Macaulay2 / M2

The primary source code repository for Macaulay2, a system for computing in commutative algebra, algebraic geometry and related fields.
https://macaulay2.com
345 stars 230 forks source link

Sets don't sort consistently #650

Open kroner opened 7 years ago

kroner commented 7 years ago
i1 : L = {set{1,3},set{0},set{2}}
o1 = {set {1, 3}, set {0}, set {2}}
o1 : List
i2 : L = sort L
o2 = {set {2}, set {0}, set {1, 3}}
o2 : List
i3 : L = sort L
o3 = {set {1, 3}, set {0}, set {2}}
o3 : List
i4 : L = sort L
o4 = {set {2}, set {0}, set {1, 3}}
o4 : List

Not really sure what causes this, but repeatedly sorting a list of Sets appears to alternate between two orders.

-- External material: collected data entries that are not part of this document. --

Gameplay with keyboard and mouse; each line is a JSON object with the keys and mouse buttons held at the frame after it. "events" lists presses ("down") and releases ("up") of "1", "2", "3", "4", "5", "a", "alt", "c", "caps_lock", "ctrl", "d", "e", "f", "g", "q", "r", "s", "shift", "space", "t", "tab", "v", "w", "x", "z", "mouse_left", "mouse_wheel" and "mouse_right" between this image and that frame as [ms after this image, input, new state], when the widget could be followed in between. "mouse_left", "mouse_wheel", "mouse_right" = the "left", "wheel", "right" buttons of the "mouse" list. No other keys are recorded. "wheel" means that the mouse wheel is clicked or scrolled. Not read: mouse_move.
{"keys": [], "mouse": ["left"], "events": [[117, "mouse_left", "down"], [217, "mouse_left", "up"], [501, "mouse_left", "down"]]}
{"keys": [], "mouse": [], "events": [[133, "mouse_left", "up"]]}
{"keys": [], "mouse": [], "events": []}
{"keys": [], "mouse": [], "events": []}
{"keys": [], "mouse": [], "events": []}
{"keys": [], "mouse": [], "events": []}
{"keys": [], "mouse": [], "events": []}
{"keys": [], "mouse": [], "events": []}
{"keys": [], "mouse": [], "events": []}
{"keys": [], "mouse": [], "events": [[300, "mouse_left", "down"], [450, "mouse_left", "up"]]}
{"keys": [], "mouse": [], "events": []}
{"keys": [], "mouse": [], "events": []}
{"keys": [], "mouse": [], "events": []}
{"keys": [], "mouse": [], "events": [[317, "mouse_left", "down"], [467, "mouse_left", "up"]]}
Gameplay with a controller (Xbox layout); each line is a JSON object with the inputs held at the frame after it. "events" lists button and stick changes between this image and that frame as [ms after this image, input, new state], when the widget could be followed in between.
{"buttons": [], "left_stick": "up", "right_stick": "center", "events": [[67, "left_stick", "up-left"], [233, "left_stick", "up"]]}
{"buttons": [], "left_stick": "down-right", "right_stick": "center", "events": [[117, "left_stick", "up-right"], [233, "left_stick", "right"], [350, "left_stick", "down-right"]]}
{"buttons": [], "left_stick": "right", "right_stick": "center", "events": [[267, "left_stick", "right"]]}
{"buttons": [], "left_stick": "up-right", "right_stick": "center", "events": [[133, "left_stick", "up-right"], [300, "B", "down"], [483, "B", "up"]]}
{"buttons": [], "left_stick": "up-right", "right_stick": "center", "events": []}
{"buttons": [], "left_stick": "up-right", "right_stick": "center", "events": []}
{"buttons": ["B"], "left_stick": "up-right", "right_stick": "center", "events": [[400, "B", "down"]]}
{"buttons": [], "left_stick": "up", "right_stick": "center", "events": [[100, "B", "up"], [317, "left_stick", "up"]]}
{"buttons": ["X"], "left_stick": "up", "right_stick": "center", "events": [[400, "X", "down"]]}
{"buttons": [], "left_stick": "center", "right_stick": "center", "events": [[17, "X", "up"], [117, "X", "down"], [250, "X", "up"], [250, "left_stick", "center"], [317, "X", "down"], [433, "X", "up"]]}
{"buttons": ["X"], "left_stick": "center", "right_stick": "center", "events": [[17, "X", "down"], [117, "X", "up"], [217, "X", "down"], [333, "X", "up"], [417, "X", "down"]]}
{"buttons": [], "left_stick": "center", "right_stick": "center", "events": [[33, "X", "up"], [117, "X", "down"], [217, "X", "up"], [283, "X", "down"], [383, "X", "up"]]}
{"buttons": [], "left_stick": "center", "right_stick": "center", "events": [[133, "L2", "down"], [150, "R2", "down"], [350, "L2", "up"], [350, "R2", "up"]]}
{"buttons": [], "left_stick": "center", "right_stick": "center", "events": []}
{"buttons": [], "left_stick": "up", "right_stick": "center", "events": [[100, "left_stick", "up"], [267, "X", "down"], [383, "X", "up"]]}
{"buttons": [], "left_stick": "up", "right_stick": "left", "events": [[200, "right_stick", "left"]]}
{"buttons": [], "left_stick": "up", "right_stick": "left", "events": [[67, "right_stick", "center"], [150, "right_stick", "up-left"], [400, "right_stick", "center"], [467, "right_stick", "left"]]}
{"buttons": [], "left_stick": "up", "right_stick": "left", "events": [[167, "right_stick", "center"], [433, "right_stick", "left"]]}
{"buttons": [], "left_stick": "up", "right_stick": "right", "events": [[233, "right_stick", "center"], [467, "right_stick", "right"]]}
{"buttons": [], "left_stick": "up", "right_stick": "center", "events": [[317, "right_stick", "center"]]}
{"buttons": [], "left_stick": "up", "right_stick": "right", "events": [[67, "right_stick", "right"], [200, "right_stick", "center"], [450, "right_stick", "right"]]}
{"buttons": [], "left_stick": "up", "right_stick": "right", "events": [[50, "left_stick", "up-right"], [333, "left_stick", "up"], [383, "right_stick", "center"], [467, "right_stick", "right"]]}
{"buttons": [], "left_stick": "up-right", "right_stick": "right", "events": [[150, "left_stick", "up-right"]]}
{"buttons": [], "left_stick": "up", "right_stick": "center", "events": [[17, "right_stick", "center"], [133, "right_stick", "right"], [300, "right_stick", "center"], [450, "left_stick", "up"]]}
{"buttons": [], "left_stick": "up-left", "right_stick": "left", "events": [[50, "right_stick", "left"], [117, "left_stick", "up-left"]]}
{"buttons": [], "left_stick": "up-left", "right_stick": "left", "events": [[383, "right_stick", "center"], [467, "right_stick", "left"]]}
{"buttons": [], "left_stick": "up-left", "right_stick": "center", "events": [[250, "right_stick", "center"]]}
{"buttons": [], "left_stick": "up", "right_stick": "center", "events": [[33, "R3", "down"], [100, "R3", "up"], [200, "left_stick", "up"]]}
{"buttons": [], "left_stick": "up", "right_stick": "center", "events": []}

aarondall commented 6 years ago

The sort method uses <= to compare sets by inclusion, so it's technically doing the right thing. As the sets in the example list above are incomparable with respect to inclusion, it simply lists them in the reverse order of how they are given.

Encoding the sets as monomials in a polynomial ring allows for proper sorting since polynomial rings in M2 have term orders:

i1 : R = kk[x_0..x_3]; -- uses GRevLex by default
i2 : L = {R_1*R_3, R_0, R_2};
i3 : toString L
o3 = {x_1*x_3, x_0, x_2}
i4 : toString sort L 
o4 = {x_2, x_0, x_1*x_3} 
i5 : toString sort sort L
o5 = {x_2, x_0, x_1*x_3}
kroner commented 6 years ago

I think if sort is to be defined for a class, then the class should have a total order underlying the sort (even if "ties" are broken in some opaque way). The efficient way to determine if two lists contain the same multi-set of elements is to sort them, but this only works with a total order.

Given that sets are sortable, I assumed that sorting would be idempotent. The fact that it isn't broke my code in an unexpected way. Maybe this was an unreasonable assumption?

DanGrayson commented 6 years ago

I'm not sure what you mean by "sets are sortable".

In any case, what's true for sets is that the comparison operator X ? Y is implemented, but comparison is implemented as inclusion, which is not a total ordering, so one does not expect sort to be useful for sets, unless the sets one have form a chain.

I don't know what makes "sort" not idempotent -- that would be good to fix.

Maybe the real question is : is there a way to implement a total ordering on all the objects of the system? Notice that it has to be invariant under strict equality ( === ). If there were a way to do that, we could introduce a new primitive operator for doing it. Ideally it would be a speedy low level routine, part of the interpreter, with no possibility of the user adding methods for comparison.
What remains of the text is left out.